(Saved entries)
══════

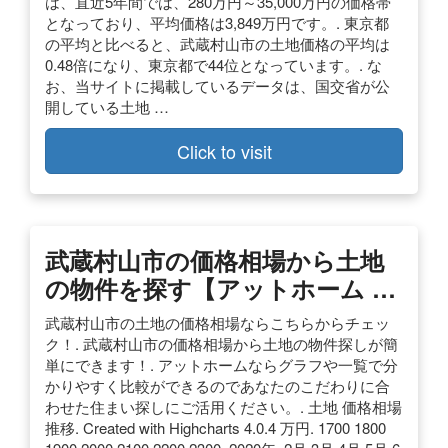
は、直近5年間では、280万円～35,000万円の価格帯
となっており、平均価格は3,849万円です。. 東京都
の平均と比べると、武蔵村山市の土地価格の平均は
0.48倍になり、東京都で44位となっています。. な
お、当サイトに掲載しているデータは、国交省が公
開している土地 …
Click to visit
武蔵村山市の価格相場から土地
の物件を探す【アットホーム …
武蔵村山市の土地の価格相場ならこちらからチェッ
ク！. 武蔵村山市の価格相場から土地の物件探しが簡
単にできます！. アットホームならグラフや一覧で分
かりやすく比較ができるのであなたのこだわりに合
わせた住まい探しにご活用ください。. 土地 価格相場
推移. Created with Highcharts 4.0.4 万円. 1700 1800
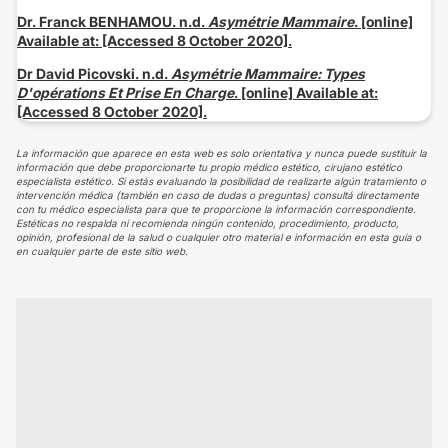
Dr. Franck BENHAMOU. n.d.
Asymétrie Mammaire
. [online]
Available at: [Accessed 8 October 2020].
Dr David Picovski. n.d.
Asymétrie Mammaire: Types
D'opérations Et Prise En Charge
. [online] Available at:
[Accessed 8 October 2020].
La información que aparece en esta web es solo orientativa y nunca puede sustituir la
información que debe proporcionarte tu propio médico estético, cirujano estético
especialista estético. Si estás evaluando la posibilidad de realizarte algún tratamiento o
intervención médica (también en caso de dudas o preguntas) consultá directamente
con tu médico especialista para que te proporcione la información correspondiente.
Estéticas no respalda ni recomienda ningún contenido, procedimiento, producto,
opinión, profesional de la salud o cualquier otro material e información en esta guía o
en cualquier parte de este sitio web.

══════

- **Task goal**:
Copy out every line of the material above word for word, leaving out the pictures.

- **Response to the task**:
は、直近5年間では、280万円～35,000万円の価格帯
となっており、平均価格は3,849万円です。. 東京都
の平均と比べると、武蔵村山市の土地価格の平均は
0.48倍になり、東京都で44位となっています。. な
お、当サイトに掲載しているデータは、国交省が公
開している土地 …
Click to visit
武蔵村山市の価格相場から土地
の物件を探す【アットホーム …
武蔵村山市の土地の価格相場ならこちらからチェッ
ク！. 武蔵村山市の価格相場から土地の物件探しが簡
単にできます！. アットホームならグラフや一覧で分
かりやすく比較ができるのであなたのこだわりに合
わせた住まい探しにご活用ください。. 土地 価格相場
推移. Created with Highcharts 4.0.4 万円. 1700 1800
Dr. Franck BENHAMOU. n.d.
Asymétrie Mammaire
. [online]
Available at: [Accessed 8 October 2020].
Dr David Picovski. n.d.
Asymétrie Mammaire: Types
D'opérations Et Prise En Charge
. [online] Available at:
[Accessed 8 October 2020].
La información que aparece en esta web es solo orientativa y nunca puede sustituir la
información que debe proporcionarte tu propio médico estético, cirujano estético
especialista estético. Si estás evaluando la posibilidad de realizarte algún tratamiento o
intervención médica (también en caso de dudas o preguntas) consultá directamente
con tu médico especialista para que te proporcione la información correspondiente.
Estéticas no respalda ni recomienda ningún contenido, procedimiento, producto,
opinión, profesional de la salud o cualquier otro material e información en esta guía o
en cualquier parte de este sitio web.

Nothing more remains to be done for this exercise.